Job
Reproduce every one of the items below verbatim, keeping each line as it appears.

Data excerpts
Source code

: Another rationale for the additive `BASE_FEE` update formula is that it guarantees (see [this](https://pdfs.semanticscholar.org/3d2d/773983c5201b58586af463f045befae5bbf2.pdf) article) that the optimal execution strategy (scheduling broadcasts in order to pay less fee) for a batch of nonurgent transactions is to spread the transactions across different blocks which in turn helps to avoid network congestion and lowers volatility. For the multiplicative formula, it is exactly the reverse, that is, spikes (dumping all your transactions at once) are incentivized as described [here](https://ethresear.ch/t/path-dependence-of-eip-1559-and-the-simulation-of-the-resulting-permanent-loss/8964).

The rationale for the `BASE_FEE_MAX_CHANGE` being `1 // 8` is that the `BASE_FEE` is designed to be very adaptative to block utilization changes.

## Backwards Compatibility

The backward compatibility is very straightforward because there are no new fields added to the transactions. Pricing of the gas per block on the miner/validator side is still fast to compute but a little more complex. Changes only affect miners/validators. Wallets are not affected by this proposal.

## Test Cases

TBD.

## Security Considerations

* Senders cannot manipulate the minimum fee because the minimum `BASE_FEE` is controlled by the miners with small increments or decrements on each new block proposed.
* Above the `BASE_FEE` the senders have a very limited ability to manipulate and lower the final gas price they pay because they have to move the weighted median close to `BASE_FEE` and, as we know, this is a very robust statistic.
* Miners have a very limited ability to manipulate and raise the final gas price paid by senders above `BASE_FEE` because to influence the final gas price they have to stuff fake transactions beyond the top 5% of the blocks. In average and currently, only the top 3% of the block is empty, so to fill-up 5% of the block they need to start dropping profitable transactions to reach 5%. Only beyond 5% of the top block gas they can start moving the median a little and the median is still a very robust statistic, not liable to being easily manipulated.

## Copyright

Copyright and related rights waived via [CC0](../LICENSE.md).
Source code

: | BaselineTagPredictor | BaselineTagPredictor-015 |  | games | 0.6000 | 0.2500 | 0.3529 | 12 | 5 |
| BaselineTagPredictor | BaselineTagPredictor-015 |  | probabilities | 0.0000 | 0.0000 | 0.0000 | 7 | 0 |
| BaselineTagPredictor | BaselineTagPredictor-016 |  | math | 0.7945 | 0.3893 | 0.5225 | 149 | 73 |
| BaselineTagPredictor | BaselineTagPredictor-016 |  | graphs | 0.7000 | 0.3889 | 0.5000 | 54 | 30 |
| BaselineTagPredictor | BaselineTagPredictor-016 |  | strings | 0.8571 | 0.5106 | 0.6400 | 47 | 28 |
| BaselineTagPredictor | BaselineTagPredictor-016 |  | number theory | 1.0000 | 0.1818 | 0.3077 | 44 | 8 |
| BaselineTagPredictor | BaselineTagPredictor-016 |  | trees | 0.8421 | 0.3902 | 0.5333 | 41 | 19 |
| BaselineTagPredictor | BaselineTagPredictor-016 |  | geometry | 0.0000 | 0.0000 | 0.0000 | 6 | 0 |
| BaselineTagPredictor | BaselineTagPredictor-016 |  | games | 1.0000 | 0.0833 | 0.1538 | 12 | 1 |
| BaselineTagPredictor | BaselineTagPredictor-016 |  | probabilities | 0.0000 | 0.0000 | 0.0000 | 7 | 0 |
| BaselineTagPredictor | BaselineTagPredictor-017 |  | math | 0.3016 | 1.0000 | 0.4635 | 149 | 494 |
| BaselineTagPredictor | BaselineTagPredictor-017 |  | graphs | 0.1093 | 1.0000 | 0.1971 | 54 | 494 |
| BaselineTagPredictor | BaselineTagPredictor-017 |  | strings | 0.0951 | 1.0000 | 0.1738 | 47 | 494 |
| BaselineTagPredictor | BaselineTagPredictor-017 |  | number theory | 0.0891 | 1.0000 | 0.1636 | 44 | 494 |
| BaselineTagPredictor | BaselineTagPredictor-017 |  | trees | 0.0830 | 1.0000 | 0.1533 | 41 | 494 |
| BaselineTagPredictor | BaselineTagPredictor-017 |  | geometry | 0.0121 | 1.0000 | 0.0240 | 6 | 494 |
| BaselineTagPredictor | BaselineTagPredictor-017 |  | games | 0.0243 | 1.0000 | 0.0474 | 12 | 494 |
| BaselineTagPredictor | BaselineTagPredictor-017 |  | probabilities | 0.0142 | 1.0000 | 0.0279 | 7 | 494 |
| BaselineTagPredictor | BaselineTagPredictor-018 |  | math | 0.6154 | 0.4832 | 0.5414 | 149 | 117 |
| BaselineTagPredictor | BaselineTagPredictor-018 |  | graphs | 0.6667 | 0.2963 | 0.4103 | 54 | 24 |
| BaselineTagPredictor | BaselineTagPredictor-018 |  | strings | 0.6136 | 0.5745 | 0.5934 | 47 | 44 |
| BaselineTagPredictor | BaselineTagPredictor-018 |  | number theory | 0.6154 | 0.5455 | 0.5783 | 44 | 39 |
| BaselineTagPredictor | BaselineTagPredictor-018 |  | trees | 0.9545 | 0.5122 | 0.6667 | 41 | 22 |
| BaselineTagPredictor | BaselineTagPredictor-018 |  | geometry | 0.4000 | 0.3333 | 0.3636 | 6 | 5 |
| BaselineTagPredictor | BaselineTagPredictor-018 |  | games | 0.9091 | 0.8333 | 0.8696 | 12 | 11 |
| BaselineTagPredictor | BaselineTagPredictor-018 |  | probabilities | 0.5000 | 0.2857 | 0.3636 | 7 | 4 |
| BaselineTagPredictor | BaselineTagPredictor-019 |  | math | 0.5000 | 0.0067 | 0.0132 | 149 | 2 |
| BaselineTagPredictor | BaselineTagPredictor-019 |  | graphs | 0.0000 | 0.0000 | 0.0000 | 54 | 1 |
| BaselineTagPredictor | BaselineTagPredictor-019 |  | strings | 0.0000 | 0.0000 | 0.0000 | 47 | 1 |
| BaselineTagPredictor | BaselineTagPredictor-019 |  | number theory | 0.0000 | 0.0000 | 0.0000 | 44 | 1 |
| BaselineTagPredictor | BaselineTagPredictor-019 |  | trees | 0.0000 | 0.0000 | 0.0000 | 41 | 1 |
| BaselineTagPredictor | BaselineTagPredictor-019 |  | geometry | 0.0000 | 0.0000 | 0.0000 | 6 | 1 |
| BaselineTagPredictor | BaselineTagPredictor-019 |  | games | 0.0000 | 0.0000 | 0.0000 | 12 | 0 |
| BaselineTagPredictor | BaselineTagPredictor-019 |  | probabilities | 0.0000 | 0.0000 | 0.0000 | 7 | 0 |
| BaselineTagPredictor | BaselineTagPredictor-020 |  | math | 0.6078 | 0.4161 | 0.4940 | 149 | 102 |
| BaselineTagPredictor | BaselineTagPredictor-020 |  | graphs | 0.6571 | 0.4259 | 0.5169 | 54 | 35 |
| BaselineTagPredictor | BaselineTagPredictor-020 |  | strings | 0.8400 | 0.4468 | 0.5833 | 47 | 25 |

Reply
Source code

: Another rationale for the additive `BASE_FEE` update formula is that it guarantees (see [this](https://pdfs.semanticscholar.org/3d2d/773983c5201b58586af463f045befae5bbf2.pdf) article) that the optimal execution strategy (scheduling broadcasts in order to pay less fee) for a batch of nonurgent transactions is to spread the transactions across different blocks which in turn helps to avoid network congestion and lowers volatility. For the multiplicative formula, it is exactly the reverse, that is, spikes (dumping all your transactions at once) are incentivized as described [here](https://ethresear.ch/t/path-dependence-of-eip-1559-and-the-simulation-of-the-resulting-permanent-loss/8964).

The rationale for the `BASE_FEE_MAX_CHANGE` being `1 // 8` is that the `BASE_FEE` is designed to be very adaptative to block utilization changes.

## Backwards Compatibility

The backward compatibility is very straightforward because there are no new fields added to the transactions. Pricing of the gas per block on the miner/validator side is still fast to compute but a little more complex. Changes only affect miners/validators. Wallets are not affected by this proposal.

## Test Cases

TBD.

## Security Considerations

* Senders cannot manipulate the minimum fee because the minimum `BASE_FEE` is controlled by the miners with small increments or decrements on each new block proposed.
* Above the `BASE_FEE` the senders have a very limited ability to manipulate and lower the final gas price they pay because they have to move the weighted median close to `BASE_FEE` and, as we know, this is a very robust statistic.
* Miners have a very limited ability to manipulate and raise the final gas price paid by senders above `BASE_FEE` because to influence the final gas price they have to stuff fake transactions beyond the top 5% of the blocks. In average and currently, only the top 3% of the block is empty, so to fill-up 5% of the block they need to start dropping profitable transactions to reach 5%. Only beyond 5% of the top block gas they can start moving the median a little and the median is still a very robust statistic, not liable to being easily manipulated.

## Copyright

Copyright and related rights waived via [CC0](../LICENSE.md).
Source code

: | BaselineTagPredictor | BaselineTagPredictor-015 |  | games | 0.6000 | 0.2500 | 0.3529 | 12 | 5 |
| BaselineTagPredictor | BaselineTagPredictor-015 |  | probabilities | 0.0000 | 0.0000 | 0.0000 | 7 | 0 |
| BaselineTagPredictor | BaselineTagPredictor-016 |  | math | 0.7945 | 0.3893 | 0.5225 | 149 | 73 |
| BaselineTagPredictor | BaselineTagPredictor-016 |  | graphs | 0.7000 | 0.3889 | 0.5000 | 54 | 30 |
| BaselineTagPredictor | BaselineTagPredictor-016 |  | strings | 0.8571 | 0.5106 | 0.6400 | 47 | 28 |
| BaselineTagPredictor | BaselineTagPredictor-016 |  | number theory | 1.0000 | 0.1818 | 0.3077 | 44 | 8 |
| BaselineTagPredictor | BaselineTagPredictor-016 |  | trees | 0.8421 | 0.3902 | 0.5333 | 41 | 19 |
| BaselineTagPredictor | BaselineTagPredictor-016 |  | geometry | 0.0000 | 0.0000 | 0.0000 | 6 | 0 |
| BaselineTagPredictor | BaselineTagPredictor-016 |  | games | 1.0000 | 0.0833 | 0.1538 | 12 | 1 |
| BaselineTagPredictor | BaselineTagPredictor-016 |  | probabilities | 0.0000 | 0.0000 | 0.0000 | 7 | 0 |
| BaselineTagPredictor | BaselineTagPredictor-017 |  | math | 0.3016 | 1.0000 | 0.4635 | 149 | 494 |
| BaselineTagPredictor | BaselineTagPredictor-017 |  | graphs | 0.1093 | 1.0000 | 0.1971 | 54 | 494 |
| BaselineTagPredictor | BaselineTagPredictor-017 |  | strings | 0.0951 | 1.0000 | 0.1738 | 47 | 494 |
| BaselineTagPredictor | BaselineTagPredictor-017 |  | number theory | 0.0891 | 1.0000 | 0.1636 | 44 | 494 |
| BaselineTagPredictor | BaselineTagPredictor-017 |  | trees | 0.0830 | 1.0000 | 0.1533 | 41 | 494 |
| BaselineTagPredictor | BaselineTagPredictor-017 |  | geometry | 0.0121 | 1.0000 | 0.0240 | 6 | 494 |
| BaselineTagPredictor | BaselineTagPredictor-017 |  | games | 0.0243 | 1.0000 | 0.0474 | 12 | 494 |
| BaselineTagPredictor | BaselineTagPredictor-017 |  | probabilities | 0.0142 | 1.0000 | 0.0279 | 7 | 494 |
| BaselineTagPredictor | BaselineTagPredictor-018 |  | math | 0.6154 | 0.4832 | 0.5414 | 149 | 117 |
| BaselineTagPredictor | BaselineTagPredictor-018 |  | graphs | 0.6667 | 0.2963 | 0.4103 | 54 | 24 |
| BaselineTagPredictor | BaselineTagPredictor-018 |  | strings | 0.6136 | 0.5745 | 0.5934 | 47 | 44 |
| BaselineTagPredictor | BaselineTagPredictor-018 |  | number theory | 0.6154 | 0.5455 | 0.5783 | 44 | 39 |
| BaselineTagPredictor | BaselineTagPredictor-018 |  | trees | 0.9545 | 0.5122 | 0.6667 | 41 | 22 |
| BaselineTagPredictor | BaselineTagPredictor-018 |  | geometry | 0.4000 | 0.3333 | 0.3636 | 6 | 5 |
| BaselineTagPredictor | BaselineTagPredictor-018 |  | games | 0.9091 | 0.8333 | 0.8696 | 12 | 11 |
| BaselineTagPredictor | BaselineTagPredictor-018 |  | probabilities | 0.5000 | 0.2857 | 0.3636 | 7 | 4 |
| BaselineTagPredictor | BaselineTagPredictor-019 |  | math | 0.5000 | 0.0067 | 0.0132 | 149 | 2 |
| BaselineTagPredictor | BaselineTagPredictor-019 |  | graphs | 0.0000 | 0.0000 | 0.0000 | 54 | 1 |
| BaselineTagPredictor | BaselineTagPredictor-019 |  | strings | 0.0000 | 0.0000 | 0.0000 | 47 | 1 |
| BaselineTagPredictor | BaselineTagPredictor-019 |  | number theory | 0.0000 | 0.0000 | 0.0000 | 44 | 1 |
| BaselineTagPredictor | BaselineTagPredictor-019 |  | trees | 0.0000 | 0.0000 | 0.0000 | 41 | 1 |
| BaselineTagPredictor | BaselineTagPredictor-019 |  | geometry | 0.0000 | 0.0000 | 0.0000 | 6 | 1 |
| BaselineTagPredictor | BaselineTagPredictor-019 |  | games | 0.0000 | 0.0000 | 0.0000 | 12 | 0 |
| BaselineTagPredictor | BaselineTagPredictor-019 |  | probabilities | 0.0000 | 0.0000 | 0.0000 | 7 | 0 |
| BaselineTagPredictor | BaselineTagPredictor-020 |  | math | 0.6078 | 0.4161 | 0.4940 | 149 | 102 |
| BaselineTagPredictor | BaselineTagPredictor-020 |  | graphs | 0.6571 | 0.4259 | 0.5169 | 54 | 35 |
| BaselineTagPredictor | BaselineTagPredictor-020 |  | strings | 0.8400 | 0.4468 | 0.5833 | 47 | 25 |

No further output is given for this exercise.